11. So far as this Court is concerned, the matter stands concluded by the decision of the Division Bench in Chandan Lal Joura v. Amin Chand Mohan Lal, AIR 1960 Punj 500. After adverting to the provisions of Section 114 of the Evidence Act and Section 118(a) of the Negotiable Instruments Act, and noticing the various authorities bearing on the point, Tek Chand J., who delivered the judgment of the Court, summed the legal position up, in these words:

''A defendant may discharge the burden at proof placed upon him under Section 118(a) either by producing definite evidence, showing that consideration had not passed, or, by relying upon facts and circumstances of the case, and also by referring to the flaws in the evidence of the plaintiff and may then contend that the presumption has been rebutted. If the plaintiff goes into the witness-box and the result of his evidence is, that he fails to establish the passing of consideration, and the Court is thus satisfied, that the plaintiff did not give the consideration which he alleges, the defendant can certainly avail himself of the contrariety and the provisions of Section 118(a) are not thereby entrenched upon.'

12. The cases referred to above clearly disclose conflict of judicial opinion on the question of onus where it is found that the consideration originally pleaded has been found to be false. I am, however, bound by the decisions of this Court which are in consonance with the view taken by the Lahore High Court and following those decisions, I am bound to hold that once the defendant had shown that the cash consideration which was originally pleaded for the Hundi did not pass, he had discharged the onus which lay upon him of proving the lack of consideration in view of the presumption that is attached to the Hundi as a negotiable instrument under Section 118 of the Negotiable Instruments Act and the onus then shifted upon the plaintiff to prove that there was consideration. The question of onus in such a case where no, other consideration excepting cash was ever pleaded by the plaintiff at the trial cannot be said to be mere academic. Once the plaintiff had failed to prove that the consideration recited in the Hundi did not pass, it was for him to satisfy the Court that the Hundi was in fact for consideration and also to disclose what that consideration was.

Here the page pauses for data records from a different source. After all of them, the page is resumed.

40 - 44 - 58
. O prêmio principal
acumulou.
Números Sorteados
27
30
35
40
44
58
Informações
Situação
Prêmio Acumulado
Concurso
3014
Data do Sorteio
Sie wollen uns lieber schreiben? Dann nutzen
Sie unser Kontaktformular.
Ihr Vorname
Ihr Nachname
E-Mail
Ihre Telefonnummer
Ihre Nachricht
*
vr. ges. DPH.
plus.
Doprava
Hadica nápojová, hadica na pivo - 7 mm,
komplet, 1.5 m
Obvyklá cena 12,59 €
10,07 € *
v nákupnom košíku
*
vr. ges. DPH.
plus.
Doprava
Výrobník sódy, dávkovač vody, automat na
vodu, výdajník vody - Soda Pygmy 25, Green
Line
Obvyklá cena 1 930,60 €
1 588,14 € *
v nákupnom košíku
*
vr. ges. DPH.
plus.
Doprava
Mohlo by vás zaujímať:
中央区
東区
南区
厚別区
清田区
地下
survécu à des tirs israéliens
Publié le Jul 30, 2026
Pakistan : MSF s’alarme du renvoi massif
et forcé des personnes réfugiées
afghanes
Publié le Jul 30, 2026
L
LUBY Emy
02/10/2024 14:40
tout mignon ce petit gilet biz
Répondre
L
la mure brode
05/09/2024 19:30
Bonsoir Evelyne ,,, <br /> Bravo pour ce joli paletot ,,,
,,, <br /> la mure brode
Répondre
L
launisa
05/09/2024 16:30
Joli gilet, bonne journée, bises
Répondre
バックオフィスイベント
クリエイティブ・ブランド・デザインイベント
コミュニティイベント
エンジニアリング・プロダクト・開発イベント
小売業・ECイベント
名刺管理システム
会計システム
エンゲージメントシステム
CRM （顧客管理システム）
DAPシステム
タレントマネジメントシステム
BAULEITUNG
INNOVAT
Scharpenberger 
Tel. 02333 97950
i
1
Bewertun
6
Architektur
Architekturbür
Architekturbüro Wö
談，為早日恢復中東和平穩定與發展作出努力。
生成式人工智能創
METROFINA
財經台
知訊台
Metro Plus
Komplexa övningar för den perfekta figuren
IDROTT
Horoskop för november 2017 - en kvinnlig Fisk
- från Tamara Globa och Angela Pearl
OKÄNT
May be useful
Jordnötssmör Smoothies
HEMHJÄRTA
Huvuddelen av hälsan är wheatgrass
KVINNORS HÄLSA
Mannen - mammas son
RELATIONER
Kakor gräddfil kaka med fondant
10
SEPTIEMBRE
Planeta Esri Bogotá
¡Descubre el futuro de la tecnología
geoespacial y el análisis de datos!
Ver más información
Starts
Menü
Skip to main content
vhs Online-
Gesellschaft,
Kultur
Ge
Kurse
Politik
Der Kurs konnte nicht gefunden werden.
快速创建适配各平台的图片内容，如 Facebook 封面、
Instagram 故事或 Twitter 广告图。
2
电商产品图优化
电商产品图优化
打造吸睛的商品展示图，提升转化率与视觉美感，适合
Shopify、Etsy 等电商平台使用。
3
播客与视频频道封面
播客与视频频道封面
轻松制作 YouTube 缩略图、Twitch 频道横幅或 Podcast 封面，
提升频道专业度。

Apart from this, the interpretation placed by the Additional District Judge on the evidence of Muni Lal D. W. 3 is also not correct. He never admitted the passing of consideration and he always maintained that the Hundi was executed by him in anticipation of the payment of consideration, and he required the other party to make an entry creating that amount to him so as to square up the account of that Hundi. I, accordingly, find that the findings of the lower appellate Court that Hundi was for consideration cannot be maintained. The appeal must accordingly, succeed and I accept the same. In view of the fact that there has been considerable divergence of judicial opinion on the legal question involved, the parties are left to bear their own costs.